[[ Records for processing open ]]

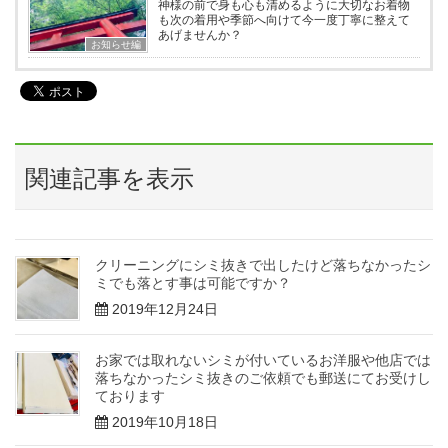
神様の前で身も心も清めるように大切なお着物
も次の着用や季節へ向けて今一度丁寧に整えて
あげませんか？
お知らせ編
関連記事を表示
クリーニングにシミ抜きで出したけど落ちなかったシ
ミでも落とす事は可能ですか？
2019年12月24日
お家では取れないシミが付いているお洋服や他店では
落ちなかったシミ抜きのご依頼でも郵送にてお受けし
ております
2019年10月18日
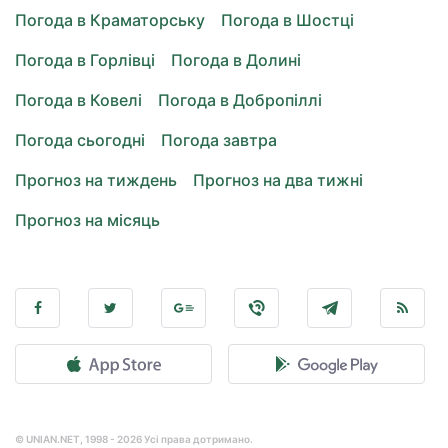
Погода в Краматорську
Погода в Шостці
Погода в Горлівці
Погода в Долині
Погода в Ковелі
Погода в Добропіллі
Погода сьогодні
Погода завтра
Прогноз на тиждень
Прогноз на два тижні
Прогноз на місяць
© UNIAN.NET, 1998 - 2026 Усі права дотримано.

[[ Records for processing closed ]]

* **To-do item**: Your answer must hold the line containing "Погода в Шостці" and all lines after it in the entries above, exactly, and nothing else.

* **Answer to the problem**:
Погода в Шостці
Погода в Горлівці
Погода в Долині
Погода в Ковелі
Погода в Добропіллі
Погода сьогодні
Погода завтра
Прогноз на тиждень
Прогноз на два тижні
Прогноз на місяць
© UNIAN.NET, 1998 - 2026 Усі права дотримано.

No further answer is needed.